SOURCE DOCUMENT
81 If it was the law that the provision of “opportunity” was enough to render the employer liable, then the progression from step 1 to step 8 might be seen as a series of  “but-for” opportunities sufficient to impose liability.  But that is not the law.  I accept that “but for” the opportunity created by Griffiths’ employment at the Club, it is unlikely these assaults would have occurred in the way that they did.  As pointed out by McLachlin J. in Children’s Foundation (at para. 37), however, the relevant nexus, if it exists, is between the job-related conduct at step one and Griffiths’ criminal assault at step eight.  It is not enough to postulate a series of steps each of which might not have happened “but for” the previous steps.  Where, as here, the chain of events constitutes independent initiatives on the part of the employee for his personal gratification, the ultimate misconduct is too remote from the employer’s enterprise to justify “no fault” liability.  Direct liability would attach, of course, if the employer could be found derelict in respect of any of its own responsibilities towards these children.  However, this appeal has been argued on the assumption that there is no such fault on the part of the employer”

 

  1. The reasoning in Jacobi is particularly resonant because it bears a close resemblance to the approach recently adopted by the Supreme Court in Various Claimants v Morrisons. In particular, it is strikingly similar Lord Reed’s analysis of the facts in Mohamud:

 

Read in context, Lord Toulson’s comments that there was “an unbroken sequence of events”, and that it was “a seamless episode”, were not directed towards the temporal or causal connection between the various events, but towards the capacity in which Mr Khan was acting when those events took place. Lord Toulson was explaining why, in his view, Mr Khan was acting throughout the entire episode in the course of his employment. When he followed the motorist out of the kiosk and on to the forecourt, he was following up on what he had said to the motorist in the kiosk. He ordered the motorist to keep away from his employer’s premises, and reinforced that order by committing the tort. In doing so, he was “purporting to act about his employer’s business”. As Lord Toulson said, “this was not something personal”.

Transcribed page text
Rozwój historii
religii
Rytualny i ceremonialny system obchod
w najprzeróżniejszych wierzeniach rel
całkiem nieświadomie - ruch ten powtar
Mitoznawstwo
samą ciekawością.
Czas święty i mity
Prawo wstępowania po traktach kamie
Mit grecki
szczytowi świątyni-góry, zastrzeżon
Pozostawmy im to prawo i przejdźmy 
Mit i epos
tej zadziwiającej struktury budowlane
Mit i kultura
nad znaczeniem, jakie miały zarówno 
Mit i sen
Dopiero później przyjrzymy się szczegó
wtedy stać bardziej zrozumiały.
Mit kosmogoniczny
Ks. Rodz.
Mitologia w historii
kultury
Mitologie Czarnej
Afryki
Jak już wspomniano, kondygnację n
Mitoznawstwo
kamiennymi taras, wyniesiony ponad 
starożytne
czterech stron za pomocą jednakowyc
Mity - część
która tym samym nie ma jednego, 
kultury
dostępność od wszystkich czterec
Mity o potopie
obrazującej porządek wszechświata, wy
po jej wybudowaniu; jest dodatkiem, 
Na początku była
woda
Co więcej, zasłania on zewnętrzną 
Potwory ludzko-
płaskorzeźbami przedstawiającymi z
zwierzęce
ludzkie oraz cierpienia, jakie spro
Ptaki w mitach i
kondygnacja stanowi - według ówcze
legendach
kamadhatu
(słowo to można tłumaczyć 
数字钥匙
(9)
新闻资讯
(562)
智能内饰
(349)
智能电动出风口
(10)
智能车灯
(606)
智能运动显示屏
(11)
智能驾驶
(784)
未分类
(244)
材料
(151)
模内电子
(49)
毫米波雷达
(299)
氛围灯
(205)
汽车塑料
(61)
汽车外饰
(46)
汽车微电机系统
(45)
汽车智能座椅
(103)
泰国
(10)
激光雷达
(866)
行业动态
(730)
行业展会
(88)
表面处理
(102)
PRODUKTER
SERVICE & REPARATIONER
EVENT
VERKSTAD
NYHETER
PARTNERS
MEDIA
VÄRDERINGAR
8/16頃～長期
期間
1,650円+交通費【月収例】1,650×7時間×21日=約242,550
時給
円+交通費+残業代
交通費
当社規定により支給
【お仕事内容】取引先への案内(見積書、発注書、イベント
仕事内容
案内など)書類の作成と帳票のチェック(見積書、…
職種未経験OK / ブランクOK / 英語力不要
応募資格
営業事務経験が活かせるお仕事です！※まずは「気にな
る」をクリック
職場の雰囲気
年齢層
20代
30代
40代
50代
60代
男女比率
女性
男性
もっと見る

* * *

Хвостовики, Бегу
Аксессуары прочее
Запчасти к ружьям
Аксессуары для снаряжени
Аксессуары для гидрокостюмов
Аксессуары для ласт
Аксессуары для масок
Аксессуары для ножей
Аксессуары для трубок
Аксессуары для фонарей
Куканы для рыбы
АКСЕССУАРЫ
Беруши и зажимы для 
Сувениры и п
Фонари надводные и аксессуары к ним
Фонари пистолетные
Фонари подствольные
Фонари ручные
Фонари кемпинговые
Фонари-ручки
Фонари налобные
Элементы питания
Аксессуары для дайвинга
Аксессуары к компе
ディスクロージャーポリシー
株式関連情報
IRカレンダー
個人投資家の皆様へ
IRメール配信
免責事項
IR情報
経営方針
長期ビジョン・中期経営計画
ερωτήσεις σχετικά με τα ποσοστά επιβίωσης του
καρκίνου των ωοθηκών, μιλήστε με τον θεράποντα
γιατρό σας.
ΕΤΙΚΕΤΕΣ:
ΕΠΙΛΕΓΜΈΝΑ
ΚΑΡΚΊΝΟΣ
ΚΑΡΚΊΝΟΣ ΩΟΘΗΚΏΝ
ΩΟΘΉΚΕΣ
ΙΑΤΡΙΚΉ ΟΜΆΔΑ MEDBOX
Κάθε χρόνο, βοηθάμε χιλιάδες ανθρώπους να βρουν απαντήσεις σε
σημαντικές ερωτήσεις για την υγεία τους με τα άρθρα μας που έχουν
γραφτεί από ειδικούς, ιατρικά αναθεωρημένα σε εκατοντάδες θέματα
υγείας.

* * *

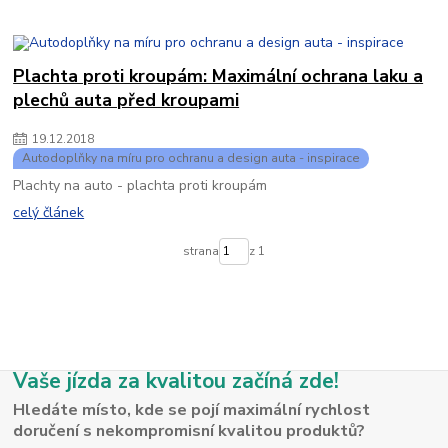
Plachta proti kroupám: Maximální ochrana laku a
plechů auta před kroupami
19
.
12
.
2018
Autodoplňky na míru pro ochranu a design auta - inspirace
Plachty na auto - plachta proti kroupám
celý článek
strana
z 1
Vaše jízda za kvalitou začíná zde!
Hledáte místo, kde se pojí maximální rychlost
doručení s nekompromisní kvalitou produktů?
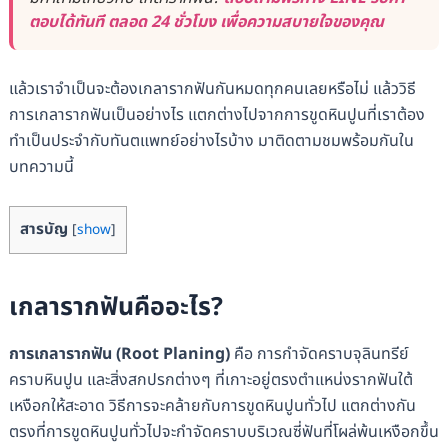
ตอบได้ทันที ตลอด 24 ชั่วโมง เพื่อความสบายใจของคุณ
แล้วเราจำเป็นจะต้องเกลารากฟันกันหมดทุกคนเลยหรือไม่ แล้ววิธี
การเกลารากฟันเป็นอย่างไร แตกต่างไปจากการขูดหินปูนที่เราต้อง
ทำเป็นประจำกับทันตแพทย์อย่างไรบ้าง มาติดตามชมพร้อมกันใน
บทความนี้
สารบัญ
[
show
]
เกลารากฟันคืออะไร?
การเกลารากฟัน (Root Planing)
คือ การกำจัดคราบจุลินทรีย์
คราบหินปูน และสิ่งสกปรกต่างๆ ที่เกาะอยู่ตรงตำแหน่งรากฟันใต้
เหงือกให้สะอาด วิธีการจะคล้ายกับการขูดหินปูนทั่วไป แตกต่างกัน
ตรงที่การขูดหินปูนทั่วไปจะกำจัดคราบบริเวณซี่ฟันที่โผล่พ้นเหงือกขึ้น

EXERCISE TASKS
a – In the passage on vicarious liability, which Supreme Court decision does the reasoning in Jacobi closely resemble?
b – Rewrite the paragraph of the passage on vicarious liability that begins "Read in context, Lord Toulson's comments" in a shorter form, keeping its main facts.
c – Carry on the passage on vicarious liability from the point where it stops.

ANSWERS BY ITEM
a – Various Claimants v Morrisons.

b – Lord Toulson's phrases "an unbroken sequence of events" and "a seamless episode" addressed the capacity in which Mr Khan was acting, not the temporal or causal connection between events. They explained why Mr Khan acted in the course of his employment throughout the episode. By following the motorist from the kiosk onto the forecourt, Mr Khan was following up on what he had said inside. He ordered the motorist to keep away from his employer's premises and reinforced that order by committing the tort. He was therefore "purporting to act about his employer's business," and, as Lord Toulson said, "this was not something personal."

c –
  1. It is submitted that both Lord Reed in Various Claimants, and the majority of the Canadian Supreme Court in Jacobi, were articulating the same concept. Namely that the creation of risk and the presentation of an opportunity exist at different ends of the same spectrum. An opportunity to commit a tort may, if accompanied by certain factors, properly be characterised as an inherent risk. Those factors are necessarily non-exhaustive, but may include the provision of dangerous weapons, training or instructions to use physical contact/force, intimacy, privacy, time alone with the victim or, in cases of theft, with the object which is stolen. Where that risk exists, and it is significant, it may imbue subsequent acts with the essence of the tortfeasor’s job or role, such that they can properly be regarded as carried out in the course of his or her employment even if they are relatively remote in time or place from the torfeasor’s primary work environment. However, the weaker the risk created, and the closer it is to a mere opportunity to begin with, the more likely it will be that each subsequent action dilutes the connection with the tortfeasor’s job or field of activities, such that the ultimate tortious act becomes increasingly ‘personal’, and therefore too far removed to be regarded as having been undertaken in the course of employment.

 

  1. In the final analysis there is little doubt, as Lord Nicholls observed in Dubai Aluminium v Salaam, that:

 

“The crucial feature or features, either producing or negativing vicarious liability, vary widely from one case or type of case to the next. Essentially the court makes an evaluative judgment in each case, having regard to all the circumstances”

 

  1. However, it is hoped that the analysis above demonstrates that creation of risk is an integral part of the ‘course of employment’ test and therefore remains a cogent factor which unites the ‘sexual abuse’ cases with others. Whilst it may not ever be possible to capture ‘the chimaera’ it can, it is submitted, be described and understood in a way which is useful to practitioners in this interesting and dynamic field of the law.